WHAT THE TASK ASKS -> Your task is to copy the lines of the data below from the line holding "25: (823, 438, 0.88)" through the line holding "38: (968, 554, 0.76)", inclusive, exactly and with nothing added.

DATA TO EXAMINE ->
◇ ◇ ◇

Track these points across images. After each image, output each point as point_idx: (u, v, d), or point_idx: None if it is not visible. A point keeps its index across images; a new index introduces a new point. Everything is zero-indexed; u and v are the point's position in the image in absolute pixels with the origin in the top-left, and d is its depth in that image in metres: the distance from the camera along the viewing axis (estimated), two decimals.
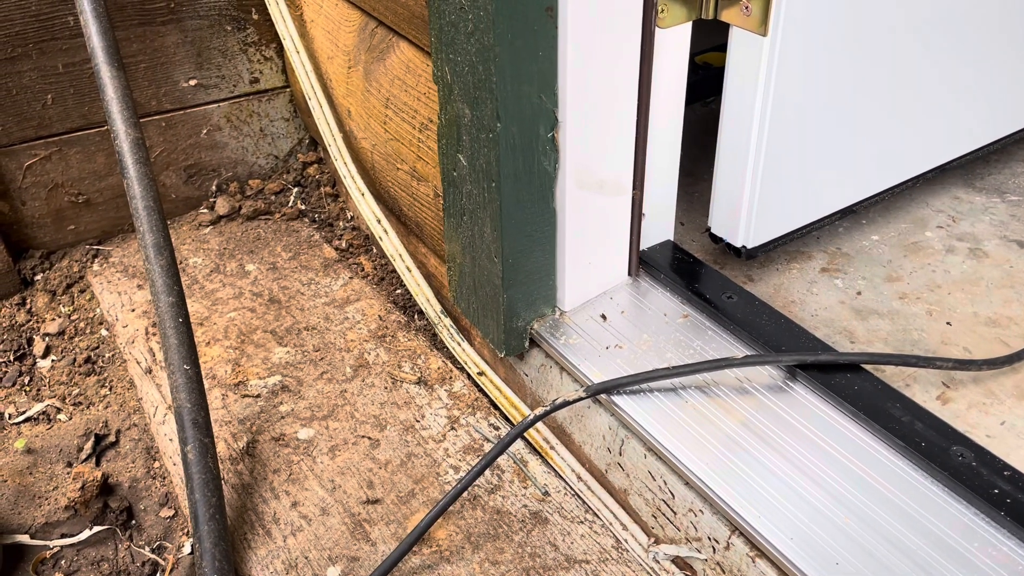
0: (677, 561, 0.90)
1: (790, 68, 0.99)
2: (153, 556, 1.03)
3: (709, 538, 0.86)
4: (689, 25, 0.98)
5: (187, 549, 1.03)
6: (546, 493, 1.01)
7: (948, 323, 1.09)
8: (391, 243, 1.29)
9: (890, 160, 1.23)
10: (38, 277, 1.44)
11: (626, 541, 0.94)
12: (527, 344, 1.08)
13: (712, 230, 1.15)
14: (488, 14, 0.83)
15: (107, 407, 1.22)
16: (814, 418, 0.91)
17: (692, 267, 1.11)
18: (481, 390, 1.17)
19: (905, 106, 1.18)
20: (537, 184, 0.95)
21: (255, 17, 1.51)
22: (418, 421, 1.12)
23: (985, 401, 0.96)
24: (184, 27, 1.45)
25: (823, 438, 0.88)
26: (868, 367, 0.96)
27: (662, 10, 0.92)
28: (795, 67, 1.00)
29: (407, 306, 1.35)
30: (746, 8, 0.90)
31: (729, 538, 0.84)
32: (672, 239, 1.17)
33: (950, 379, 1.00)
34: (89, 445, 1.14)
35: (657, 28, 0.93)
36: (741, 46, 1.00)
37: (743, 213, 1.09)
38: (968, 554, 0.76)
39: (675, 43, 0.99)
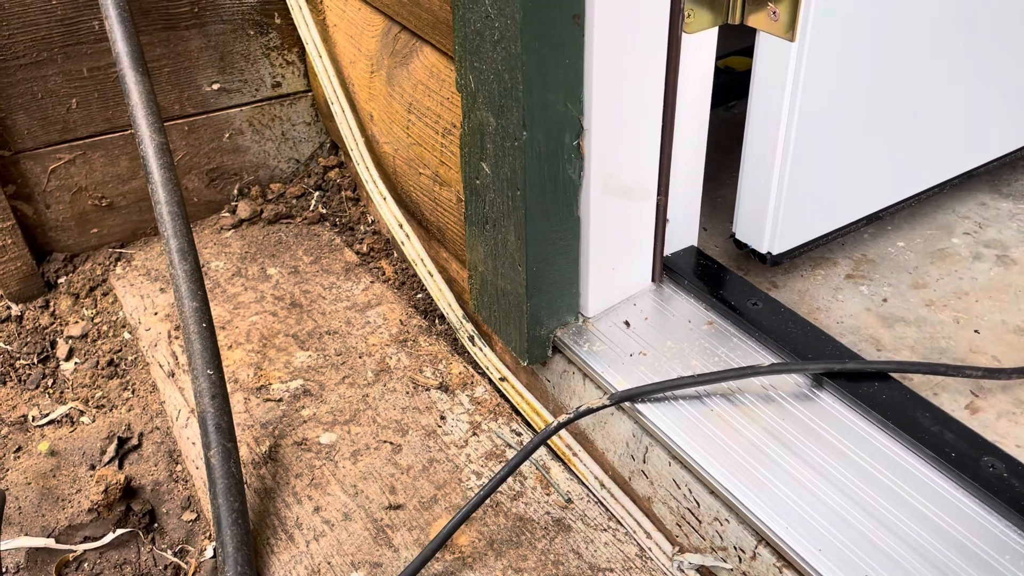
0: (702, 571, 0.89)
1: (818, 74, 0.98)
2: (175, 560, 1.03)
3: (735, 547, 0.85)
4: (715, 30, 0.97)
5: (209, 553, 1.03)
6: (569, 500, 1.01)
7: (976, 331, 1.08)
8: (413, 248, 1.29)
9: (917, 166, 1.22)
10: (61, 280, 1.45)
11: (650, 550, 0.94)
12: (550, 352, 1.08)
13: (737, 236, 1.15)
14: (515, 23, 0.82)
15: (130, 410, 1.22)
16: (842, 427, 0.90)
17: (716, 273, 1.11)
18: (503, 395, 1.16)
19: (932, 112, 1.17)
20: (562, 192, 0.95)
21: (278, 21, 1.52)
22: (440, 426, 1.11)
23: (1015, 411, 0.95)
24: (207, 31, 1.45)
25: (851, 447, 0.87)
26: (895, 375, 0.95)
27: (688, 15, 0.91)
28: (823, 73, 0.99)
29: (428, 310, 1.35)
30: (773, 13, 0.89)
31: (756, 548, 0.83)
32: (696, 245, 1.16)
33: (979, 388, 0.98)
34: (112, 448, 1.14)
35: (683, 33, 0.93)
36: (768, 51, 0.99)
37: (769, 219, 1.08)
38: (1000, 567, 0.75)
39: (701, 48, 0.99)
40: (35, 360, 1.31)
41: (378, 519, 0.99)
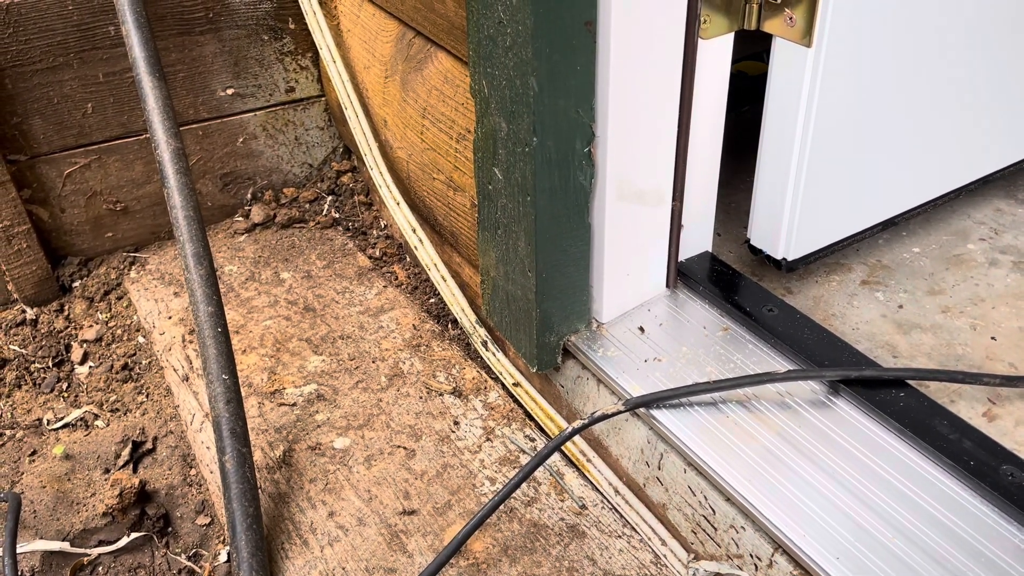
0: None
1: (834, 79, 0.98)
2: (189, 564, 1.03)
3: (751, 555, 0.85)
4: (731, 36, 0.97)
5: (223, 557, 1.03)
6: (583, 506, 1.00)
7: (993, 338, 1.07)
8: (426, 252, 1.29)
9: (932, 172, 1.21)
10: (76, 284, 1.46)
11: (665, 557, 0.93)
12: (559, 359, 1.07)
13: (751, 242, 1.14)
14: (527, 28, 0.82)
15: (144, 414, 1.22)
16: (859, 435, 0.89)
17: (731, 279, 1.10)
18: (516, 401, 1.16)
19: (948, 118, 1.16)
20: (572, 199, 0.95)
21: (292, 27, 1.52)
22: (453, 431, 1.11)
23: None
24: (222, 36, 1.46)
25: (868, 455, 0.87)
26: (913, 383, 0.94)
27: (705, 21, 0.91)
28: (839, 79, 0.99)
29: (441, 315, 1.35)
30: (790, 19, 0.89)
31: (772, 556, 0.83)
32: (710, 250, 1.16)
33: (996, 395, 0.98)
34: (126, 452, 1.14)
35: (700, 39, 0.93)
36: (784, 57, 0.99)
37: (784, 225, 1.08)
38: None
39: (717, 54, 0.98)
40: (50, 364, 1.32)
41: (392, 524, 0.99)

◇ ◇ ◇

SOLUTION FOR THIS TASK ->
25: (823, 438, 0.88)
26: (868, 367, 0.96)
27: (662, 10, 0.92)
28: (795, 67, 1.00)
29: (407, 306, 1.35)
30: (746, 8, 0.90)
31: (729, 538, 0.84)
32: (672, 239, 1.17)
33: (950, 379, 1.00)
34: (89, 445, 1.14)
35: (657, 28, 0.93)
36: (741, 46, 1.00)
37: (743, 213, 1.09)
38: (968, 554, 0.76)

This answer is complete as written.